If a record contains a picture, leave the picture out and transcribe everything else exactly.

==========

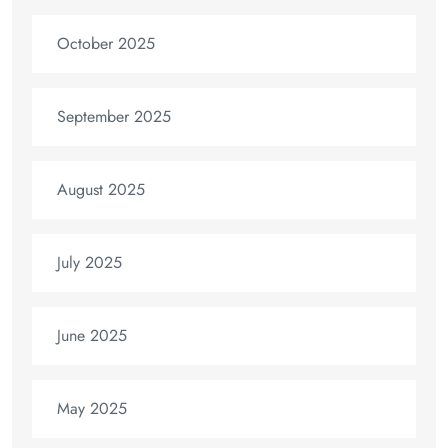
October 2025
September 2025
August 2025
July 2025
June 2025
May 2025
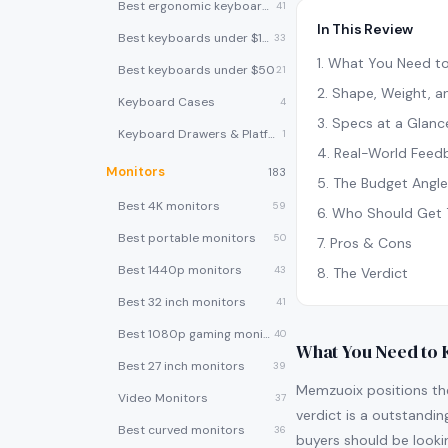
Best ergonomic keyboards
41
In This Review
Best keyboards under $100
33
1
.
What You Need t
Best keyboards under $50
21
2
.
Shape, Weight, an
Keyboard Cases
4
3
.
Specs at a Glanc
Keyboard Drawers & Platforms
1
4
.
Real-World Feed
Monitors
183
5
.
The Budget Angle
Best 4K monitors
59
6
.
Who Should Get 
Best portable monitors
50
7
.
Pros & Cons
Best 1440p monitors
43
8
.
The Verdict
Best 32 inch monitors
41
Best 1080p gaming monitors
40
What You Need to
Best 27 inch monitors
39
Memzuoix positions th
Video Monitors
37
verdict is a outstandin
Best curved monitors
36
buyers should be looki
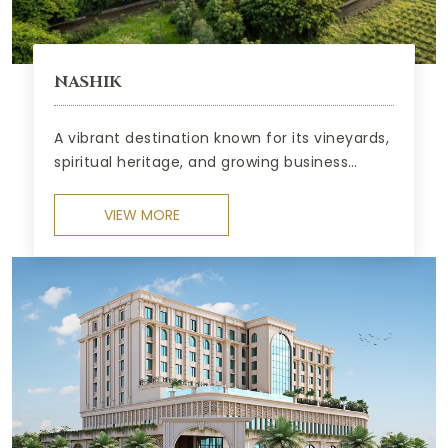
NASHIK
A vibrant destination known for its vineyards,
spiritual heritage, and growing business
opportunities.
VIEW MORE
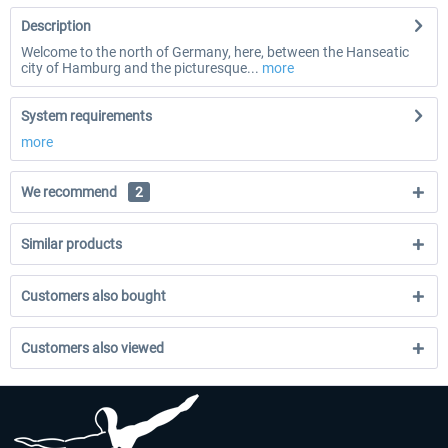
Description
Welcome to the north of Germany, here, between the Hanseatic
city of Hamburg and the picturesque...
more
System requirements
more
We recommend
2
Similar products
Customers also bought
Customers also viewed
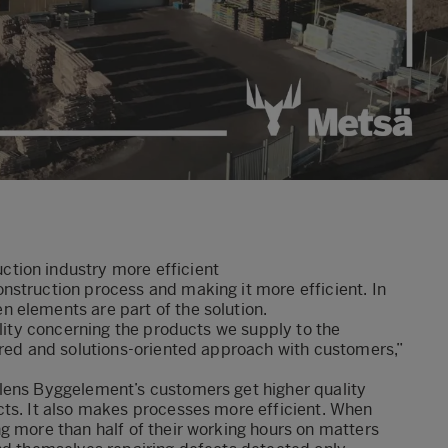
tion industry more efficient
nstruction process and making it more efficient. In
 elements are part of the solution.
ility concerning the products we supply to the
ored and solutions-oriented approach with customers,”
lens Byggelement’s customers get higher quality
cts. It also makes processes more efficient. When
g more than half of their working hours on matters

==========

*SOLUTION BELOW:*
October 2025
September 2025
August 2025
July 2025
June 2025
May 2025
Best ergonomic keyboards
41
In This Review
Best keyboards under $100
33
1
.
What You Need t
Best keyboards under $50
21
2
.
Shape, Weight, an
Keyboard Cases
4
3
.
Specs at a Glanc
Keyboard Drawers & Platforms
1
4
.
Real-World Feed
Monitors
183
5
.
The Budget Angle
Best 4K monitors
59
6
.
Who Should Get 
Best portable monitors
50
7
.
Pros & Cons
Best 1440p monitors
43
8
.
The Verdict
Best 32 inch monitors
41
Best 1080p gaming monitors
40
What You Need to
Best 27 inch monitors
39
Memzuoix positions th
Video Monitors
37
verdict is a outstandin
Best curved monitors
36
buyers should be looki
NASHIK
A vibrant destination known for its vineyards,
spiritual heritage, and growing business
opportunities.
VIEW MORE
Description
Welcome to the north of Germany, here, between the Hanseatic
city of Hamburg and the picturesque...
more
System requirements
more
We recommend
2
Similar products
Customers also bought
Customers also viewed
tion industry more efficient
nstruction process and making it more efficient. In
 elements are part of the solution.
ility concerning the products we supply to the
ored and solutions-oriented approach with customers,”
lens Byggelement’s customers get higher quality
cts. It also makes processes more efficient. When
g more than half of their working hours on matters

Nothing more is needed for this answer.